The architecture is summarized as follows:

  • New FireFly Transaction Manager runtime
    • Operates as a microservice extension of the FireFly Core
    • Uses the operation resource within FireFly Core to store and update state
    • Runs as a singleton and is responsible for nonce assignment
    • Takes as much heavy lifting away from blockchain specific connectors as possible
  • Lightweight FireFly Connector API (ffcapi)

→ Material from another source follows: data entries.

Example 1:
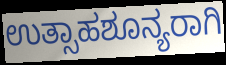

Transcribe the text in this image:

ಉತ್ಸಾಹಶೂನ್ಯರಾಗಿ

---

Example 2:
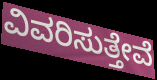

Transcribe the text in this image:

ವಿವರಿಸುತ್ತೇವೆ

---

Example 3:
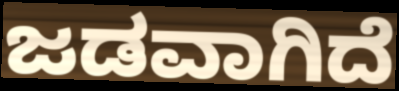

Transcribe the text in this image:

ಜಡವಾಗಿದೆ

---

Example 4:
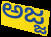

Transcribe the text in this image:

ಅಜ್ಜ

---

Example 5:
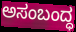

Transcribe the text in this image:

ಅಸಂಬಂದ್ಧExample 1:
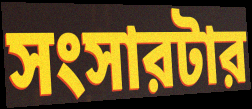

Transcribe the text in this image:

সংসারটার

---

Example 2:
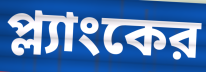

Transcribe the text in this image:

প্ল্যাংকের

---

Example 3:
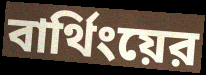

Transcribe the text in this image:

বার্থিংয়ের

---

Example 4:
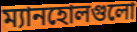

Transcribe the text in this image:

ম্যানহোলগুলো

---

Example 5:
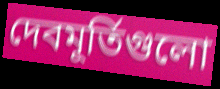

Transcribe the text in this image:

দেবমূর্তিগুলো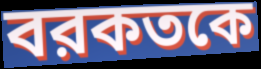
বরকতকে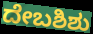
ದೇಬಶಿಶು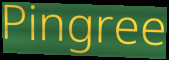
Pingree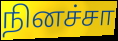
நினச்சா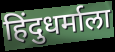
हिंदुधर्मालाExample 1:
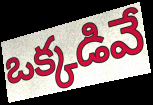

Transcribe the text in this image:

ఒక్కడివే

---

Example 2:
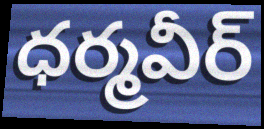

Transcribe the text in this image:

ధర్మవీర్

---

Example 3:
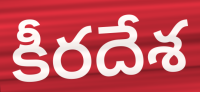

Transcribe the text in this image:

కీరదేశ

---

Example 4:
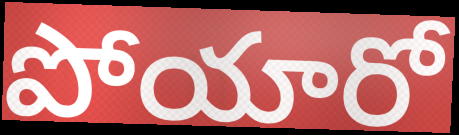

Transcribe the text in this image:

పోయారో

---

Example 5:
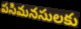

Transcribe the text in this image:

పసిమనసులకుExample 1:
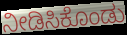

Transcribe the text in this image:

ನೀಡಿಸಿಕೊಂಡು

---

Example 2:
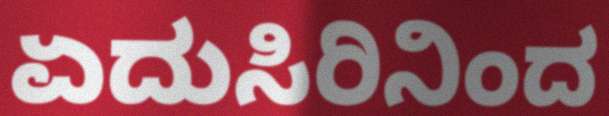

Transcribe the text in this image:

ಏದುಸಿರಿನಿಂದ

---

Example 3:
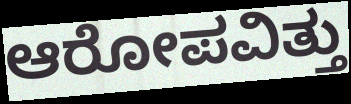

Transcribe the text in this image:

ಆರೋಪವಿತ್ತು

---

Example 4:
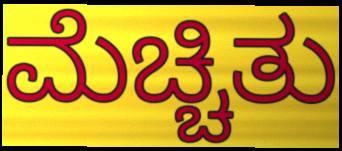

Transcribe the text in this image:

ಮೆಚ್ಚಿತು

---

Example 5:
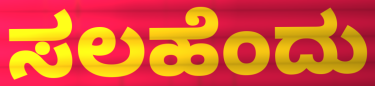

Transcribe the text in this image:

ಸಲಹೆಂದು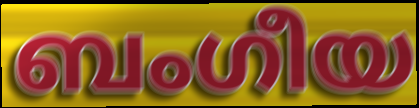
ബംഗീയ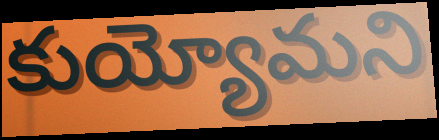
కుయ్యోమని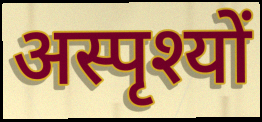
अस्पृश्योंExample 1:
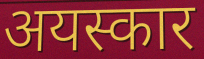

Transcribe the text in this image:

अयस्कार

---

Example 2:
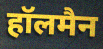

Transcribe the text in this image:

हॉलमैन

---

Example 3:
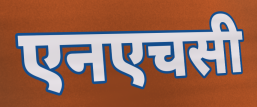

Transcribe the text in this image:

एनएचसी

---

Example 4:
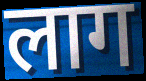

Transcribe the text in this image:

लाग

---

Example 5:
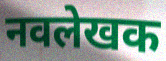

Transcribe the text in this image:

नवलेखकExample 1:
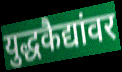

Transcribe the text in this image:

युद्धकैद्यांवर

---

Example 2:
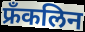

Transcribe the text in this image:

फ्रॅंकलिन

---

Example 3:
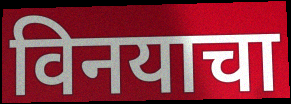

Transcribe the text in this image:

विनयाचा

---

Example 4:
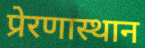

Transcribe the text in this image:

प्रेरणास्थान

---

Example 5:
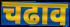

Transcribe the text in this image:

चढाव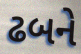
ઢબને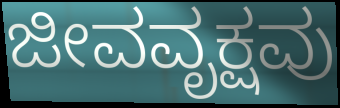
ಜೀವವೃಕ್ಷವು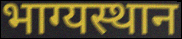
भाग्यस्थानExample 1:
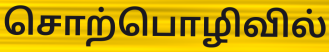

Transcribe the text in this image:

    • Simple synchronous RPC operations that map to the most common operations supported across public blockchain technologies
    • Examples:
      • Find the next nonce for a given signing key
      • Serialize a transaction from a set of JSON inputs and an interface definition
      • Submit an un-signed transaction with a given gas price to the blockchain, via a signing wallet
      • Establish a new block listener
      • Poll for new blocks
      • Establish a new event log listener
      • Poll for new events
  • Pluggable Policy Engine
    • Invoked to make decisions on transaction submission
    • Responsible for gas price calculation
    • Able to intervene and adjust the characteristics of signing/submission
    • OSS reference implementation provided with Gas Station REST API integration
  • Confirmation Manager
    • Extracted from the Ethconnect codebase
    • Coupled to both transaction submission and event confirmation
    • Embeds an efficient block cache
  • Event Streams
    • Extracted from the Ethconnect codebase
    • Checkpoint restart based reliable at-least-once delivery of events
    • WebSockets interface upstream to FireFly Core

This evolution involves a significant refactoring of components used for production solutions in the FireFly Ethconnect microservice since mid 2018. This was summarized in firefly-ethconnect#149, and cumulated in the creation of a new repository in 2022.